Recently, with the rapid development of MRI technology, the observation and measurement of conus medullaris position has become more accessible, accurate, and reliable. As such, increasing amounts of data pertaining to conus medullaris position in normally developed adults is available; however, no studies have reported on patients with lumbar spinal stenosis. No current data exist on whether the pathology of lumbar spinal stenosis affects the position of the conus medullaris. With an increasing geriatric population with lumbar spinal stenosis in China, it is clinically important to develop a better understanding of the pathology of lumbar spinal stenosis. One serious clinical complication of lumbar spinal stenosis is that patients may become paralyzed following epidural puncture, which has been well documented.⁴

The data in the current study showed no significant differences between men and women with lumbar spinal stenosis. The results are different from those of previous studies.^7–11 It is possible that the ethnic differences in the samples may be relevant to the diverse findings of these studies.

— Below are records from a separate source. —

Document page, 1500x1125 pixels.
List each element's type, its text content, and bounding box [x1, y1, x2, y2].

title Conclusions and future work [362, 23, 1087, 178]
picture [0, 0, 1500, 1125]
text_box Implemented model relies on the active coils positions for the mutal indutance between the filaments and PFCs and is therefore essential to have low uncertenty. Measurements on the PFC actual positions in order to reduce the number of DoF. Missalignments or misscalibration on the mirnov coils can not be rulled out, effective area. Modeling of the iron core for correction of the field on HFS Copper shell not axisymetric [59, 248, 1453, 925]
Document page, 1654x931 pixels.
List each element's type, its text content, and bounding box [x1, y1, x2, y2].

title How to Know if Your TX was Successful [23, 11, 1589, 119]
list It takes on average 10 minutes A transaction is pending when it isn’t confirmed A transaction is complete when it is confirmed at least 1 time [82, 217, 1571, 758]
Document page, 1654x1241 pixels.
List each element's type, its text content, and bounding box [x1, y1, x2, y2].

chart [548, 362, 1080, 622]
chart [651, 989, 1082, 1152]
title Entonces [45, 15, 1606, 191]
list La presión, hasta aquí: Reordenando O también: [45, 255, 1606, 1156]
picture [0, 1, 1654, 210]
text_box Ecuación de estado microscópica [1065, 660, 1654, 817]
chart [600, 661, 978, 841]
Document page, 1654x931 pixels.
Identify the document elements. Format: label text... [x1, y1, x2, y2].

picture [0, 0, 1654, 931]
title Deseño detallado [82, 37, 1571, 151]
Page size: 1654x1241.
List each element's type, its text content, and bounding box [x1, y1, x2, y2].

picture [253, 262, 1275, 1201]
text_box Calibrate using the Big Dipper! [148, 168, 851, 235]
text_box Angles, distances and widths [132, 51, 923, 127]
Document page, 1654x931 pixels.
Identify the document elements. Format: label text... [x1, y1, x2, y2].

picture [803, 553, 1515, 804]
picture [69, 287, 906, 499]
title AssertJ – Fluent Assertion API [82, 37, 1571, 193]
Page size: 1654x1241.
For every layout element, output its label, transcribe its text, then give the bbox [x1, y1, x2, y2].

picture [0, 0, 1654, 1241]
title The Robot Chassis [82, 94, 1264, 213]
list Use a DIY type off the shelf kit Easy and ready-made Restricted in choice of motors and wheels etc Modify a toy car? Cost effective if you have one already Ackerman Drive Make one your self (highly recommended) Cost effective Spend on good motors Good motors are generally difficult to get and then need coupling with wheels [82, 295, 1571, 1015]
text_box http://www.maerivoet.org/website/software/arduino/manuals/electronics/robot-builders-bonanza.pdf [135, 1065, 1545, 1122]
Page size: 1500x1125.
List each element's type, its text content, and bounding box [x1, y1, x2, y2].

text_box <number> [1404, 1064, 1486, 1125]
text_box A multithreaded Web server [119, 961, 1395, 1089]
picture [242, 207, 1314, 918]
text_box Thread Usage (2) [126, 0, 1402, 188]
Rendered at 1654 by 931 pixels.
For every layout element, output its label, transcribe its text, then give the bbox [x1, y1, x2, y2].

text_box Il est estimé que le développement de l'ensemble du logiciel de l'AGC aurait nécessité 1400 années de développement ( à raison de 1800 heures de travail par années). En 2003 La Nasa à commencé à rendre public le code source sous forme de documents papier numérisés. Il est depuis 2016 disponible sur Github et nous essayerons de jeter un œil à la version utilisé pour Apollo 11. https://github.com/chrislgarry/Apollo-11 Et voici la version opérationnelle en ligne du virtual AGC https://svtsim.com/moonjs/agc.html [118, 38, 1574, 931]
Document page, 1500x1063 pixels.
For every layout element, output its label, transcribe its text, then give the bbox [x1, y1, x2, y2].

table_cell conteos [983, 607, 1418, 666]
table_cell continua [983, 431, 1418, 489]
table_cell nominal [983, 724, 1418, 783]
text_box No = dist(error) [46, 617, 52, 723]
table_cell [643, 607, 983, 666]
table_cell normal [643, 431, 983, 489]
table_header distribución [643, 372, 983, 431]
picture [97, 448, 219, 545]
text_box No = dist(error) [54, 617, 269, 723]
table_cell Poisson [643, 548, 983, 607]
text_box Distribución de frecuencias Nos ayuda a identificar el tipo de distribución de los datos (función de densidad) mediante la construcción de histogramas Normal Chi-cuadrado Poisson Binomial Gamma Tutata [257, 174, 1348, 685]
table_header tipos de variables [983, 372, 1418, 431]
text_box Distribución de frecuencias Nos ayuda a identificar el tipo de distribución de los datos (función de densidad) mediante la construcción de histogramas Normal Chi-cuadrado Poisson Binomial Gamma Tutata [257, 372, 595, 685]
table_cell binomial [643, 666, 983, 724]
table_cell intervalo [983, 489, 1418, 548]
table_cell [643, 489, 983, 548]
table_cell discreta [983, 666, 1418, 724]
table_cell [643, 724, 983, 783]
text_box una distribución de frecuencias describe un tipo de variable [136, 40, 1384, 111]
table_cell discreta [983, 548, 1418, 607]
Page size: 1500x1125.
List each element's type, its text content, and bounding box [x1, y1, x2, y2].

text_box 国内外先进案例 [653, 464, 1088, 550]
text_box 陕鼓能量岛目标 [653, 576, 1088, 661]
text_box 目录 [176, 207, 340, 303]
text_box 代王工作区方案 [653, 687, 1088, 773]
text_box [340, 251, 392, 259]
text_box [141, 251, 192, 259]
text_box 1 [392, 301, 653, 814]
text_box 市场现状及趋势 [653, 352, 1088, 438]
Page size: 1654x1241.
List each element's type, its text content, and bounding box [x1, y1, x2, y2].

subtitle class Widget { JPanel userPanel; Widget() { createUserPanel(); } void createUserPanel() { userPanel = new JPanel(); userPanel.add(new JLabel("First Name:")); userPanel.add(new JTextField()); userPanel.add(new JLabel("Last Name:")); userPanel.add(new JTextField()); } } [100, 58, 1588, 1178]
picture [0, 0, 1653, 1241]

In the current study, the data obtained from the MRIs displayed the conus medullaris position of normally developed adults to be within L1 or the intervertebral space of L1/L2. In patients with lumbar spinal stenosis, the conus medullaris position was 22.6% relative to the lower third of L1 and 16.1% relative to the space of L1/L2. The results indicated that the conus medullaris position of patients with lumbar spinal stenosis was mainly within the L1 vertebra. The data from the current study agree with previous data obtained from anatomical and radiological studies of normally developed adults.^5,12 As such, the location of the conus medullaris may not change due to the pathology of lumbar spinal stenosis. Although change in the peripheral structure of the spinal cord can lead to lumbar spinal stenosis, the location of the conus medullaris will not change due to lumbar spinal stenosis pathology. Further study is needed to determine whether the conus medullaris position will change due to other diseases.

Conclusion

The current study showed that the conus medullaris in patients with lumbar spinal stenosis is mainly distributed in the lower third of the L1 vertebral body. The positions did not change due to lumbar spinal stenosis pathology.